Henry Becquerel discovered radioactivity by accident. A Uranium compound was placed in a drawer containing photographic plates, wrapped in a black paper. When the plates were examined later it was found that they were exposed! This exposure gave rise to the concept of Radioactive decay. Radioactivity can be seen in such forms

• Gamma Decay (Photons having high energy are emitted)
• Beta Decay (Emission consists of Electrons)
• Alpha Decay (Emission consists of Helium nucleus)

## Alpha Decay

Alpha decay is a type of radioactive decay where the unstable atomic nuclei emit a helium nucleus (alpha particle) and in the process transforms into another more stable element. The particle ejected out, the alpha particle, consists of 4 nucleons; two neutrons and two protons. Alpha radiation reduces the ratio of protons to neutrons in the parent nucleus, bringing it to a more stable configuration. An alpha particle is identical to the nucleus of a helium atom. The first observations and investigation into alpha decay were made by Ernest Rutherford who used alpha particles in his gold foil scattering experiment. As the alpha particle; made of two protons and neutron; exits the nucleus, the atomic number of the radioactive sample changes. The element left behind after alpha decay is 2 atomic numbers lesser and four mass number lower. For example, Uranium 238 92 decays to form Thorium23490.

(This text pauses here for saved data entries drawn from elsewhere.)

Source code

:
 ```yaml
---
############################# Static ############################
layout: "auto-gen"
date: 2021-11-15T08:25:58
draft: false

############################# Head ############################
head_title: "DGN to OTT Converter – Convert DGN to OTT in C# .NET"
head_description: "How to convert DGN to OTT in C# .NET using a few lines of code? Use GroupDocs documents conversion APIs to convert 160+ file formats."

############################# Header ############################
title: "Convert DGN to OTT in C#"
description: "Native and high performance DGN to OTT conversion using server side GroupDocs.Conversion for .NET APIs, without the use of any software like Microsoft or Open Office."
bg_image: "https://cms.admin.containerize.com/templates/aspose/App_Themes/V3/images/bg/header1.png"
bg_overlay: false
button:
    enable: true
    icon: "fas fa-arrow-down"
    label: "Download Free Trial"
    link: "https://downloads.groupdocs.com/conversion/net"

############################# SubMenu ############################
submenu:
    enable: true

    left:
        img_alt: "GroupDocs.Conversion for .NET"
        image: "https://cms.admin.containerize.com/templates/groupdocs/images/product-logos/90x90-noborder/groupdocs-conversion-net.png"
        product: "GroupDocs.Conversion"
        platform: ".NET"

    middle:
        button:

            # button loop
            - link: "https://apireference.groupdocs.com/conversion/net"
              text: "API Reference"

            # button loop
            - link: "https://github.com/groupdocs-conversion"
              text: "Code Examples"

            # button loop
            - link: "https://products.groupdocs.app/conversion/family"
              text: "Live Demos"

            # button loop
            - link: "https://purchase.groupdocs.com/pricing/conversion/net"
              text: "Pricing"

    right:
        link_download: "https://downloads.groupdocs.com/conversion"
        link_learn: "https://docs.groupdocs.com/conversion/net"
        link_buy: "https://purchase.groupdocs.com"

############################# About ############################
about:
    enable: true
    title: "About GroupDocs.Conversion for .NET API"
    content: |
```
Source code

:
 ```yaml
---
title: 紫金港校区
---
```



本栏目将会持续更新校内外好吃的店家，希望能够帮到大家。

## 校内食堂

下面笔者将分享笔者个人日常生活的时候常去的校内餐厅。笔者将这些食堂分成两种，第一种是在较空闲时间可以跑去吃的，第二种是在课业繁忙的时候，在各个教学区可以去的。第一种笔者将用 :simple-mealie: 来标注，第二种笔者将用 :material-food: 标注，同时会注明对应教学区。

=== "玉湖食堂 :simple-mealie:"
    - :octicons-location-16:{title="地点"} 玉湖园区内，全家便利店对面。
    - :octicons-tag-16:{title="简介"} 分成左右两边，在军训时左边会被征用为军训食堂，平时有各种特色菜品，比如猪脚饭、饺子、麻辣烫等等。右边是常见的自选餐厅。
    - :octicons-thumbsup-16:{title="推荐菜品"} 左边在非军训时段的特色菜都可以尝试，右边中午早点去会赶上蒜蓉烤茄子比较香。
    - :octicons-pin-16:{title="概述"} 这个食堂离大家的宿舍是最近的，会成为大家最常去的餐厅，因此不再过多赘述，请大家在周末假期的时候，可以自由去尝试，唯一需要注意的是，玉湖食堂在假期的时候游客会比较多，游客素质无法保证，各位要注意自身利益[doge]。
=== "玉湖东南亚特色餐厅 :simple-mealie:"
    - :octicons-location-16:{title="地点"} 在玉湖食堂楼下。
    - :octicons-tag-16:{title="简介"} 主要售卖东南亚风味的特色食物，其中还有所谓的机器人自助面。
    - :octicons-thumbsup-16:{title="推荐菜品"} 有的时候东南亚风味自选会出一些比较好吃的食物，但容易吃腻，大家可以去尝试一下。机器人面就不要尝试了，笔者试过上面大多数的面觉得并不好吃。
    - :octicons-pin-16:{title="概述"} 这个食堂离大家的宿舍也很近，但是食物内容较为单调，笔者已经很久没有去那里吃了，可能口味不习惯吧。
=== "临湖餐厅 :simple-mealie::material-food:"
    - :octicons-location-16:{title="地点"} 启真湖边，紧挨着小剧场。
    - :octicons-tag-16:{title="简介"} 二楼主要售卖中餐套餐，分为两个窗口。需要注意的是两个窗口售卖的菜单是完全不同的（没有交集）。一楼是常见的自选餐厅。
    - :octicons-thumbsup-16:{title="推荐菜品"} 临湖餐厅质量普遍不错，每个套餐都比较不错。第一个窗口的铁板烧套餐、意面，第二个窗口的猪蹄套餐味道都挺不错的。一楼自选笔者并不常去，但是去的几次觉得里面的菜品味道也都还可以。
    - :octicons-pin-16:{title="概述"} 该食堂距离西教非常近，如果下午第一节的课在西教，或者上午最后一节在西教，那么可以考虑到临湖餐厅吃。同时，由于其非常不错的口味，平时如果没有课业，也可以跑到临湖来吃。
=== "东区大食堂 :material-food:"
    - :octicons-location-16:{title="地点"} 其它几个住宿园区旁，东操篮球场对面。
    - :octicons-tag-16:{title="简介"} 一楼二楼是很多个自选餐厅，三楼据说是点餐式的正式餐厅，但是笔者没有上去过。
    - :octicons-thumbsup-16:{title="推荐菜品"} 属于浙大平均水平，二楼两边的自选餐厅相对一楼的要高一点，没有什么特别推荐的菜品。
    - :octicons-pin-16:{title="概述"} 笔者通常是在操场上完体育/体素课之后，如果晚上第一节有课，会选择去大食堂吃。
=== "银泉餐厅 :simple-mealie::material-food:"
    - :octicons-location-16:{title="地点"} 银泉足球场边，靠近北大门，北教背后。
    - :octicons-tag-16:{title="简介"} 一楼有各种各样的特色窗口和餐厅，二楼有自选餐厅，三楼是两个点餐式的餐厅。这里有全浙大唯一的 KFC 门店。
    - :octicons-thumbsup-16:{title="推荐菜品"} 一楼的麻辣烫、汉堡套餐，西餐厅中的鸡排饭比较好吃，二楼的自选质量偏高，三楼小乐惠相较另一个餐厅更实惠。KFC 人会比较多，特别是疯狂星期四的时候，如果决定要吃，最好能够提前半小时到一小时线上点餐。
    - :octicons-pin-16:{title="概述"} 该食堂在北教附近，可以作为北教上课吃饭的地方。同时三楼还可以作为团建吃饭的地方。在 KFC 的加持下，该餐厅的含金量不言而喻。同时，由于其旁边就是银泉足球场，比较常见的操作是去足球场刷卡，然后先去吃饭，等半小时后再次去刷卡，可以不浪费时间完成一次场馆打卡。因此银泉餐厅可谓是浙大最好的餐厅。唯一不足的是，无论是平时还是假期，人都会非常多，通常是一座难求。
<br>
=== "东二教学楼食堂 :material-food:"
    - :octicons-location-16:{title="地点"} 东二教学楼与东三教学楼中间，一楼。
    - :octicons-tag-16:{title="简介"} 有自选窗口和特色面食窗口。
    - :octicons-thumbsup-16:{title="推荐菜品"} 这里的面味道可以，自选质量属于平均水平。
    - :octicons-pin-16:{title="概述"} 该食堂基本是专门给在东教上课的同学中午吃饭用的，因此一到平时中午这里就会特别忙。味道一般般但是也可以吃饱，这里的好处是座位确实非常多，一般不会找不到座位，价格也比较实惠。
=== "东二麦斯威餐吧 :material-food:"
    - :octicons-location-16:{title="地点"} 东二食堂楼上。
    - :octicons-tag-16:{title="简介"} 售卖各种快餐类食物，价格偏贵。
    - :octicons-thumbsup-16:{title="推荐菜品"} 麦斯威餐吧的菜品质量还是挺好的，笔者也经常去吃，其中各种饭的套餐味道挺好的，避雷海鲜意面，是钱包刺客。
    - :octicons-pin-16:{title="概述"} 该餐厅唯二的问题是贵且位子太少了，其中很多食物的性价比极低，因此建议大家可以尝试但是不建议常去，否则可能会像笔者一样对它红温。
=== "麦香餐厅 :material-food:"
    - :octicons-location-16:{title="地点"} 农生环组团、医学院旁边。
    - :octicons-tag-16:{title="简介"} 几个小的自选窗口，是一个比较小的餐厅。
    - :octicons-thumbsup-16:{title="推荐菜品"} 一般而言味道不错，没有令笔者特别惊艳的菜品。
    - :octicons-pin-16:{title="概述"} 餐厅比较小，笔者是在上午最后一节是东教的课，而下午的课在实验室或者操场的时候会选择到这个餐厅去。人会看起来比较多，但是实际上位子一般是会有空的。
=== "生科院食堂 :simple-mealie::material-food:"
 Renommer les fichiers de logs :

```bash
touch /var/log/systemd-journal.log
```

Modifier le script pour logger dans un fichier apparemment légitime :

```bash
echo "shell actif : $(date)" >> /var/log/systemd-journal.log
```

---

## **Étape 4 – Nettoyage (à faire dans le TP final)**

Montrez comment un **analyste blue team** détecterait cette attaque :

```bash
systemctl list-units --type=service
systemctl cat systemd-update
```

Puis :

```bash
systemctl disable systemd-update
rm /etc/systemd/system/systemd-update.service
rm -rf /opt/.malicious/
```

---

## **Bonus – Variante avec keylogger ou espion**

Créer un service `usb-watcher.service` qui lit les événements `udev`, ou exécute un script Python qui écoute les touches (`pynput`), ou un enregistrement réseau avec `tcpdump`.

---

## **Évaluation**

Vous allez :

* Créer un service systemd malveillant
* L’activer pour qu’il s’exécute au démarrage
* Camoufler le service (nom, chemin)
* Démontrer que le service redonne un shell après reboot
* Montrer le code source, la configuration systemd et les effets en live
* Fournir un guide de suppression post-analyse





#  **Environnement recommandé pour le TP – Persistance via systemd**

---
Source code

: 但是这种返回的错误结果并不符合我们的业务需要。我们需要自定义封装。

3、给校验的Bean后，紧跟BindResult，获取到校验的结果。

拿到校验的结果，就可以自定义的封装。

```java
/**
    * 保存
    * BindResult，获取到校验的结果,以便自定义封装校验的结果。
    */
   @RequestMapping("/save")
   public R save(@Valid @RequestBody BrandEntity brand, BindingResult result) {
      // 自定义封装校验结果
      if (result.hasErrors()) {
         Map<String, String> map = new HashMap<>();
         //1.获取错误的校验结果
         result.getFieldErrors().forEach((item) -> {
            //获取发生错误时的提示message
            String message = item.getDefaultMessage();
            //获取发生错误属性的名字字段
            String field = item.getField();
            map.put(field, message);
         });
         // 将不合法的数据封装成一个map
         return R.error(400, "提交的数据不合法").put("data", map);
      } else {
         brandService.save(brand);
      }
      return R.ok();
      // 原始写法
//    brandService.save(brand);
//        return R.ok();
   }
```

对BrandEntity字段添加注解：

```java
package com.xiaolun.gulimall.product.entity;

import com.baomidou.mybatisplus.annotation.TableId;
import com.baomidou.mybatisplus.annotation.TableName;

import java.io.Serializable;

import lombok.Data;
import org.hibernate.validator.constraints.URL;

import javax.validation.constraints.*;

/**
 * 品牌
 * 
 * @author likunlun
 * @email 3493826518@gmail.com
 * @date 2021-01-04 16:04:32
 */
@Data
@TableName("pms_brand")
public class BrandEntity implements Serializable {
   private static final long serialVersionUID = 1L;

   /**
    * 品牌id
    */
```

$_{92}^{238}\textrm{U} \rightarrow _{90}^{234}\textrm{Th} + _{2}^{4}\textrm{He}$

Thus the transformation of a nucleus in an alpha decay can be written as;

$_{Z}^{A}\textrm{X} \rightarrow _{Z-2}^{A-4}\textrm{Y} + _{2}^{4}\textrm{He}$

Alpha decay occurs only in the heaviest of the elements. The nucleus of the element should be large or unstable enough to undergo spontaneous fission-type changes. It is the most common form of decay in such elements. The alpha particles emitted out of the nucleus usually have an energy level of around 5 MeV and have a speed of around 5% of light. It is important to note that alpha particles possess a charge of +2 due to the absence of electrons. Due to this charge and owing to its heavy mass, an alpha particle reacts with the surroundings vigorously to lose all of its energy almost immediately. Their forward motion can be stopped by a few centimetres of air.

Owing to their heaviness and their charge, this kind of radioactive decay reacts most violently with the human body. They have a high ionizing power due to which they can wreak havoc with tissue. An overdose of alpha radiation results in the formation of blisters and burns on the victim’s bodies.